Needs Wiki Magic Love.


Spartan contains examples of:

  • Action Dad: Aristarkhos is Brithos and Talos' father and he is a skilled warrior.
  • Adult Fear: Plenty of for Talos' biological parents:
    • The city laws obligates you to abandon your child to die if he is born deformed;
    • You find out your abandoned child survived but your other son takes a strong dislike to him and almost killed him;
    • You and your children being sent away to war despite the city laws of sending just one man for family because the city council wants you and your offspring dead because you're a threat to their power.
    • One example with Kritolaos. In the first chapter, he found that his adopted grandson was watching the Spartans from a location. He rushed towards him, embraced him protectively and made him promise that he will never come so close to them again. It's ambiguous whether he was worried about Talos' being targeted by Crypteia or because he feared he might find out about his secret heritage.
  • Ambiguous Disorder: Kleidemos shows signs of PTSD, for example, the scene where he sees snow reminds him of the blood that it was pouring during one of his battles.
  • Animal Motifs:
    • Wolves for Talos, nicknamed the Young Wolf and associated with them for being silent and perceptive. When he mysteriously disappears in the finale, all Kara's could find was a lone wolf leading him to his empty armor.

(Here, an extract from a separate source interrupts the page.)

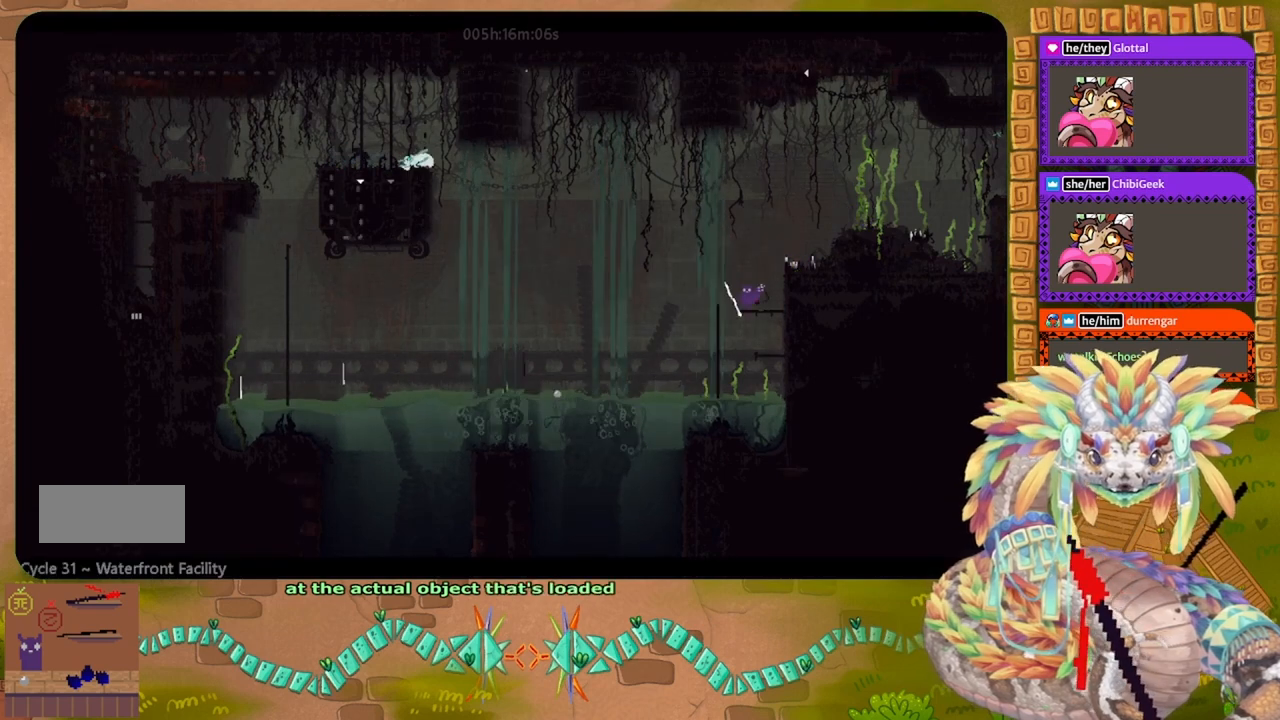
{"keys": ["up"], "events": [[67, "left", "up"]]}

    • Dragon for Brithos, his father Aristarkhos and again Talos himself. A dragon is crafted on the Kleomenides ancestral shield.
  • Archer Archetype: Talos is gifted with the Ancestral Weapon of the last king of the Helots, an extremely powerful wooden bow. He becomes a damn good archer.

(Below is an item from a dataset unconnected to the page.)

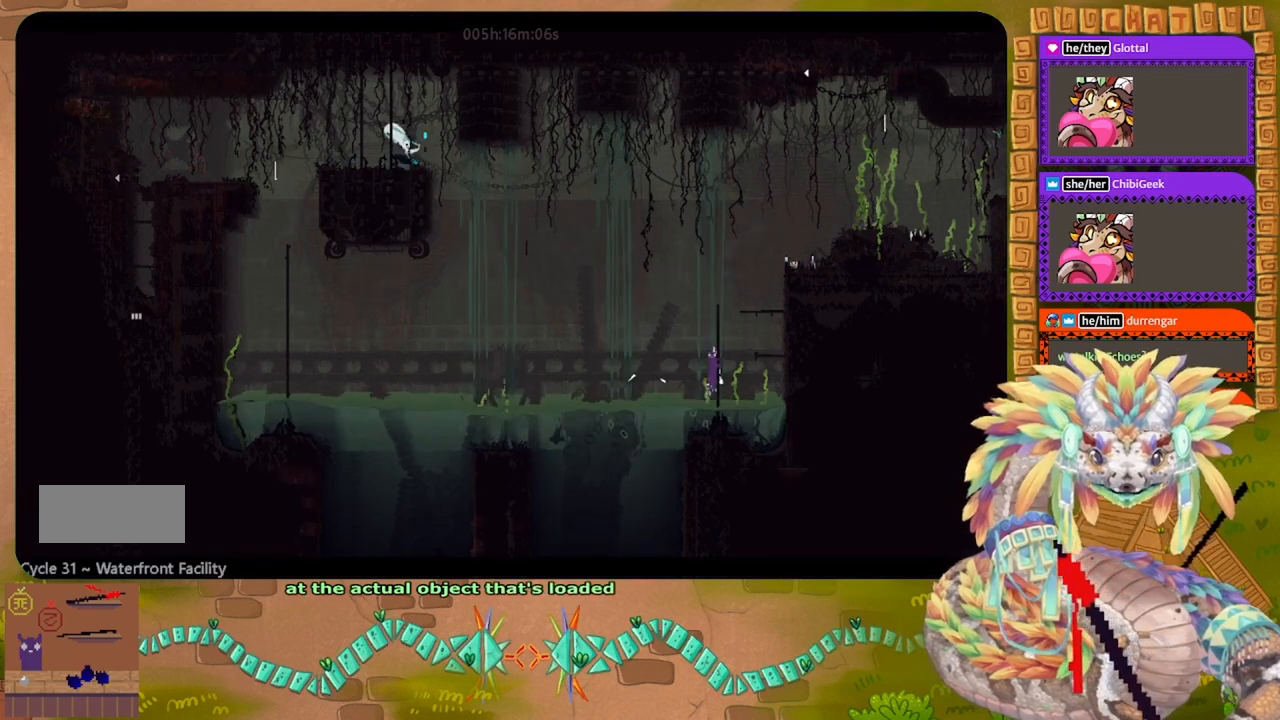
{"keys": ["up"], "events": []}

  • Armor-Piercing Question: "What's in there, behind the armor?" said by Talos to Brithos, when calling him out of his lack of identity and depth aside from being a Spartan hoplite.
  • Artistic License – History:
    • They were actually two soldiers who came alive from the Hot Gates. Only that their names were not Brithos and Agias, but Aristodemus and Pantites. Despite that, the book follows exactly the events of the ancient history.
    • The warriors who fought at the Hot Gates were all fathers. Brithos and Agis were not. They participated because the Ephors were planning to get rid of both Brithos and his father Aristarkhos.
    • The Helots are implied to be the enslaved Messenians who lost the First Messenian War in the VIII century BC . While this was plausible, modern historians tend to agree that they were this but mostly the descendants of the original inhabitants of Lakonia before the Dorian invasion in X century BC...aka the Mycenaean remnants.
  • Awesome, but Impractical: The Spartan Way of life in spades (and Truth in Television too, as history would prove). The only free citizens of Sparta live as professional soldiers. This means that they're the best army of all Greece, but also that they are dependant on Helots labour for virtually everything, their custom of men marrying late in life and live most of their routine separated by families means that their population rates are usually low. This and the war (along with the earthquake) acting as Depopulation Bomb puts Sparta in a really vulnerable position with the possibility of a slave revolt from the Helots who outnumber the Spartans.
  • Awful Truth:
    • Talos learning his real origin with the knowledge he's been abandoned for his limping and that his deadly rival was his blood brother all along;
    • Again, learning that there has been a Conspiracy among the Ephors of wiping out the Kleomenides family for the crime of being loyal to the wrong king. The knowlegde that his father and brother have honored and died for a city that wanted them dead all along is what makes Talos forsake Sparta for good and join the Helots in fighting it.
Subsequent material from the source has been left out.